When Ali ran the SSH command, here is what happened:
ssh dev@192.168.1.100
Read it left to right:
ssh— open a secure tunneldev— log in as the user "dev"@— at192.168.1.100— this server address
That is it. One command. Ali is now inside the server, looking through the glass window (terminal), talking to the voice (shell), exploring the building (filesystem).
Claude Code runs in a separate terminal on Ali's laptop. When Ali tells Claude Code to explore the server, Claude Code sends commands through its own connection. The output appears in Ali's Claude Code session. Ali reads the output. He does not need to type a single Linux command himself.
Putting It Together
Ali now knows four things:
- Server vs laptop. A server never sleeps. His agent runs here, not on his laptop.

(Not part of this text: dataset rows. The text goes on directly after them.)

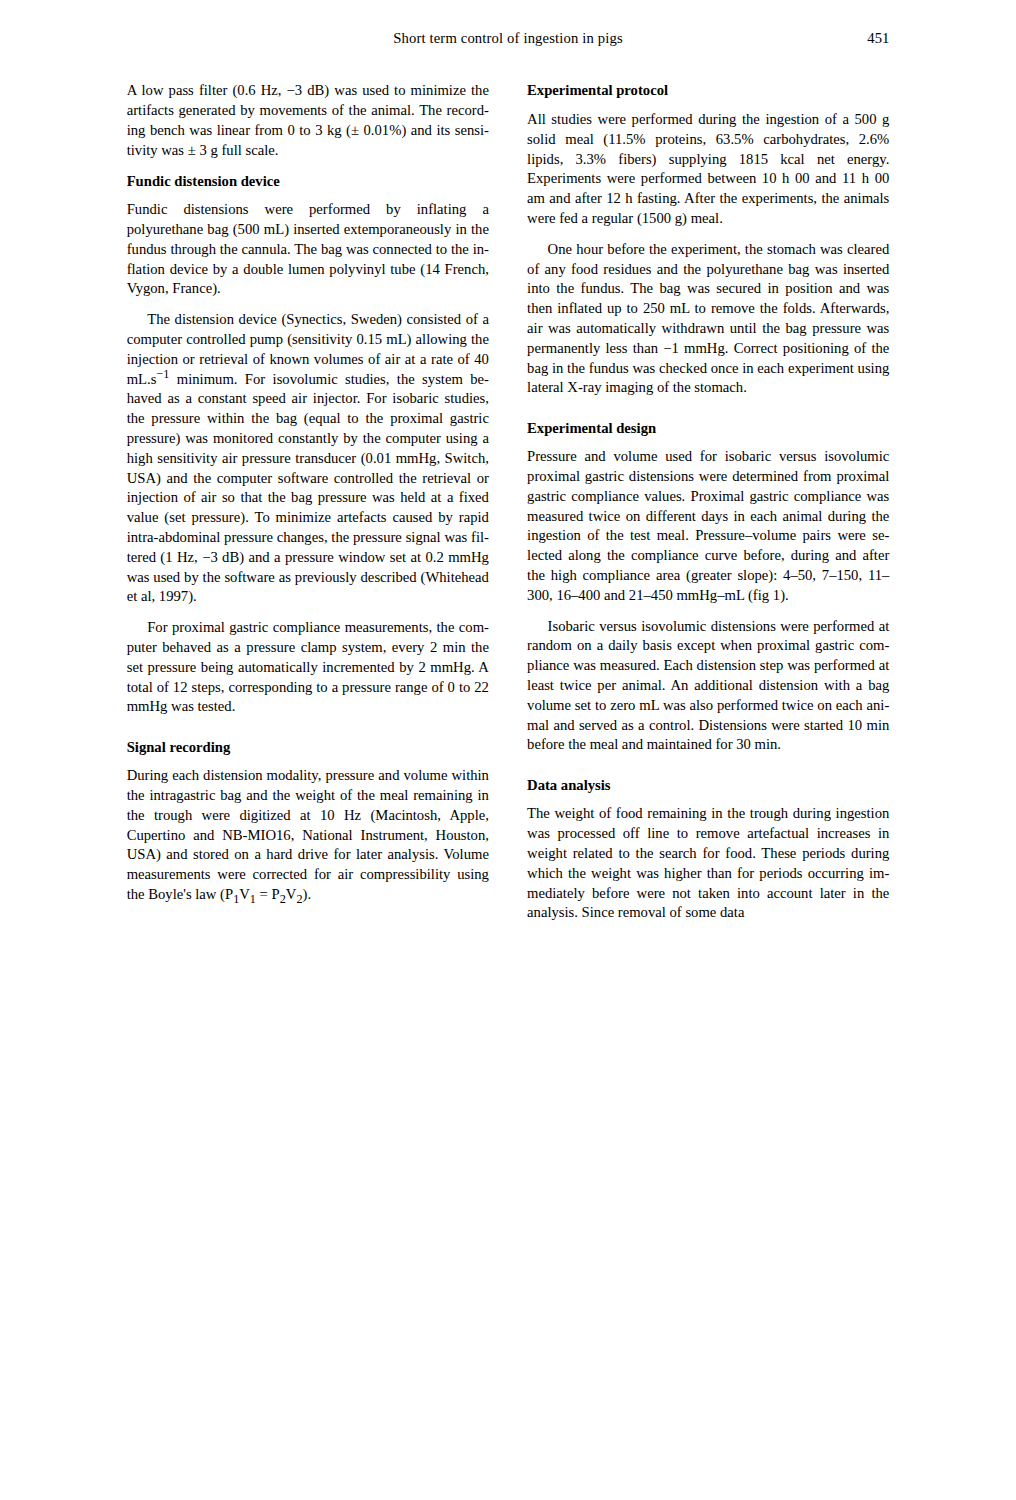Short term control of ingestion in pigs 451
A low pass filter (0.6 Hz, −3 dB) was used to minimize the artifacts generated by movements of the animal. The recording bench was linear from 0 to 3 kg (± 0.01%) and its sensitivity was ± 3 g full scale.
Fundic distension device
Fundic distensions were performed by inflating a polyurethane bag (500 mL) inserted extemporaneously in the fundus through the cannula. The bag was connected to the inflation device by a double lumen polyvinyl tube (14 French, Vygon, France).
The distension device (Synectics, Sweden) consisted of a computer controlled pump (sensitivity 0.15 mL) allowing the injection or retrieval of known volumes of air at a rate of 40 mL.s−1 minimum. For isovolumic studies, the system behaved as a constant speed air injector. For isobaric studies, the pressure within the bag (equal to the proximal gastric pressure) was monitored constantly by the computer using a high sensitivity air pressure transducer (0.01 mmHg, Switch, USA) and the computer software controlled the retrieval or injection of air so that the bag pressure was held at a fixed value (set pressure). To minimize artefacts caused by rapid intra-abdominal pressure changes, the pressure signal was filtered (1 Hz, −3 dB) and a pressure window set at 0.2 mmHg was used by the software as previously described (Whitehead et al, 1997).
For proximal gastric compliance measurements, the computer behaved as a pressure clamp system, every 2 min the set pressure being automatically incremented by 2 mmHg. A total of 12 steps, corresponding to a pressure range of 0 to 22 mmHg was tested.
Signal recording
During each distension modality, pressure and volume within the intragastric bag and the weight of the meal remaining in the trough were digitized at 10 Hz (Macintosh, Apple, Cupertino and NB-MIO16, National Instrument, Houston, USA) and stored on a hard drive for later analysis. Volume measurements were corrected for air compressibility using the Boyle's law (P1V1 = P2V2).
Experimental protocol
All studies were performed during the ingestion of a 500 g solid meal (11.5% proteins, 63.5% carbohydrates, 2.6% lipids, 3.3% fibers) supplying 1815 kcal net energy. Experiments were performed between 10 h 00 and 11 h 00 am and after 12 h fasting. After the experiments, the animals were fed a regular (1500 g) meal.
One hour before the experiment, the stomach was cleared of any food residues and the polyurethane bag was inserted into the fundus. The bag was secured in position and was then inflated up to 250 mL to remove the folds. Afterwards, air was automatically withdrawn until the bag pressure was permanently less than −1 mmHg. Correct positioning of the bag in the fundus was checked once in each experiment using lateral X-ray imaging of the stomach.
Experimental design
Pressure and volume used for isobaric versus isovolumic proximal gastric distensions were determined from proximal gastric compliance values. Proximal gastric compliance was measured twice on different days in each animal during the ingestion of the test meal. Pressure–volume pairs were selected along the compliance curve before, during and after the high compliance area (greater slope): 4–50, 7–150, 11–300, 16–400 and 21–450 mmHg–mL (fig 1).
Isobaric versus isovolumic distensions were performed at random on a daily basis except when proximal gastric compliance was measured. Each distension step was performed at least twice per animal. An additional distension with a bag volume set to zero mL was also performed twice on each animal and served as a control. Distensions were started 10 min before the meal and maintained for 30 min.
Data analysis
The weight of food remaining in the trough during ingestion was processed off line to remove artefactual increases in weight related to the search for food. These periods during which the weight was higher than for periods occurring immediately before were not taken into account later in the analysis. Since removal of some data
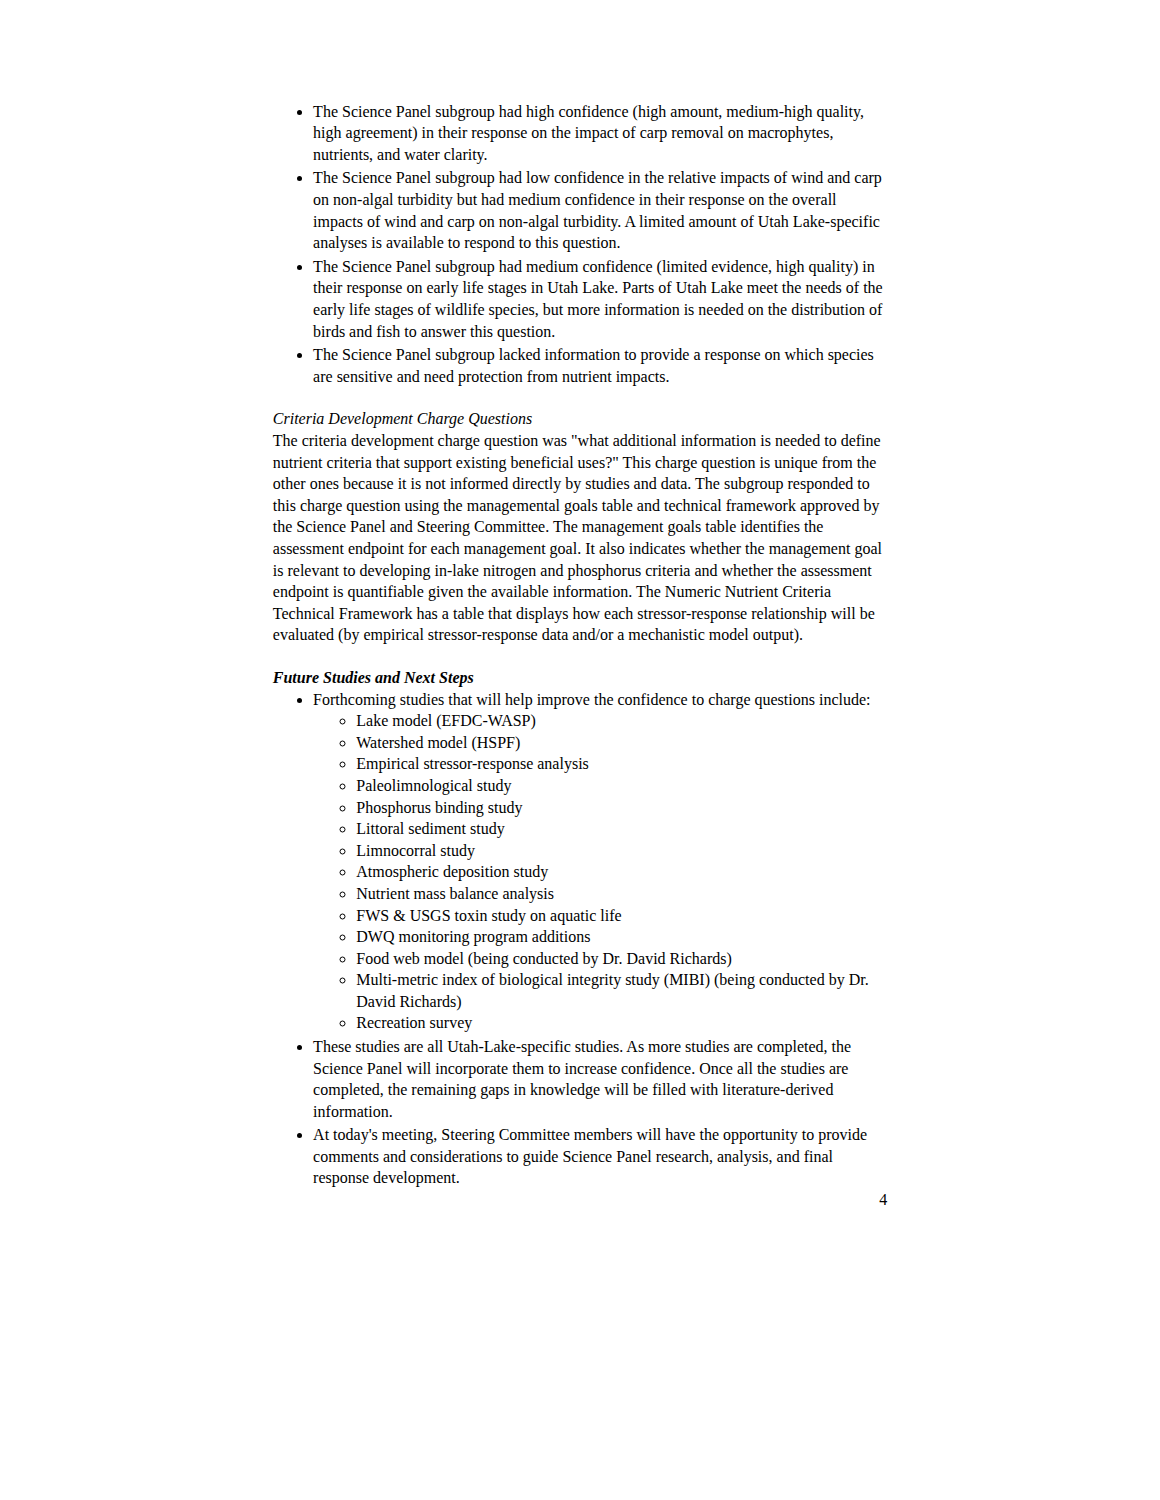The Science Panel subgroup had high confidence (high amount, medium-high quality, high agreement) in their response on the impact of carp removal on macrophytes, nutrients, and water clarity.
The Science Panel subgroup had low confidence in the relative impacts of wind and carp on non-algal turbidity but had medium confidence in their response on the overall impacts of wind and carp on non-algal turbidity. A limited amount of Utah Lake-specific analyses is available to respond to this question.
The Science Panel subgroup had medium confidence (limited evidence, high quality) in their response on early life stages in Utah Lake. Parts of Utah Lake meet the needs of the early life stages of wildlife species, but more information is needed on the distribution of birds and fish to answer this question.
The Science Panel subgroup lacked information to provide a response on which species are sensitive and need protection from nutrient impacts.
Criteria Development Charge Questions
The criteria development charge question was "what additional information is needed to define nutrient criteria that support existing beneficial uses?" This charge question is unique from the other ones because it is not informed directly by studies and data. The subgroup responded to this charge question using the managemental goals table and technical framework approved by the Science Panel and Steering Committee. The management goals table identifies the assessment endpoint for each management goal. It also indicates whether the management goal is relevant to developing in-lake nitrogen and phosphorus criteria and whether the assessment endpoint is quantifiable given the available information. The Numeric Nutrient Criteria Technical Framework has a table that displays how each stressor-response relationship will be evaluated (by empirical stressor-response data and/or a mechanistic model output).
Future Studies and Next Steps
Forthcoming studies that will help improve the confidence to charge questions include:
Lake model (EFDC-WASP)
Watershed model (HSPF)
Empirical stressor-response analysis
Paleolimnological study
Phosphorus binding study
Littoral sediment study
Limnocorral study
Atmospheric deposition study
Nutrient mass balance analysis
FWS & USGS toxin study on aquatic life
DWQ monitoring program additions
Food web model (being conducted by Dr. David Richards)
Multi-metric index of biological integrity study (MIBI) (being conducted by Dr. David Richards)
Recreation survey
These studies are all Utah-Lake-specific studies. As more studies are completed, the Science Panel will incorporate them to increase confidence. Once all the studies are completed, the remaining gaps in knowledge will be filled with literature-derived information.
At today's meeting, Steering Committee members will have the opportunity to provide comments and considerations to guide Science Panel research, analysis, and final response development.
4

- Terminal and shell. The terminal is the window. The shell is the voice. He talks to Claude Code; Claude Code talks to the shell.
- The filesystem tree. Everything starts at
/. His agent's code goes in/home/dev. Logs go in/var. Configuration goes in/etc. - SSH. A secure tunnel connecting his laptop to the server. Encrypted, reliable, built into every operating system.
He is oriented. The blinking cursor is not scary anymore. It is a doorway.
But Ali still has a problem. Claude Code runs commands, and the output is full of letters, numbers, and symbols he has never seen before. drwxr-xr-x? 4096? root root?
Your agent is somewhere in this filesystem. But Claude runs commands and you see output you can't read. That changes next.
Try With AI
Prompt 1: Explore the deep directories
Tell Claude Code to explore /var/log and /etc on this server
(or your local machine if you don't have a server).
What lives in these directories? Why are they separate from /home?
List the five most interesting files you find and explain
what each one tracks.
What you're learning: The filesystem is not random. Each directory has a purpose. By exploring /var/log, you see where the server records everything that happens. By exploring /etc, you see where every program stores its settings. This separation — data in one place, config in another, user files in a third — is the organizing principle of every Linux server your agent will ever run on.
Prompt 2: Compare your machine to a server
Compare the directory structure of my local machine with a
typical Linux server. Run ls / on my machine and tell me:
What directories exist on both? What's different?
Why would a server have directories my laptop doesn't need?
What you're learning: Your laptop and a server share the same tree structure because they both run on the same foundation. The differences reveal what makes a server a server — directories for serving web traffic, storing database files, and managing multiple users. Understanding the overlap builds intuition for working on any Linux system.
Prompt 3: Why ls -la instead of ls?
When you explored the server, you used ls -la instead of plain ls.
Why? What does each flag do? Show me the same directory with
just ls, then with ls -l, then with ls -la. What extra information
appears each time? When would I want one over the other?
What you're learning: Flags modify commands. The -l flag switches from a simple list to a detailed view showing permissions, owners, sizes, and dates. The -a flag reveals hidden files (files starting with .). Knowing when to ask your agent for more detail versus less is a core skill — you will use this judgment in every lesson ahead.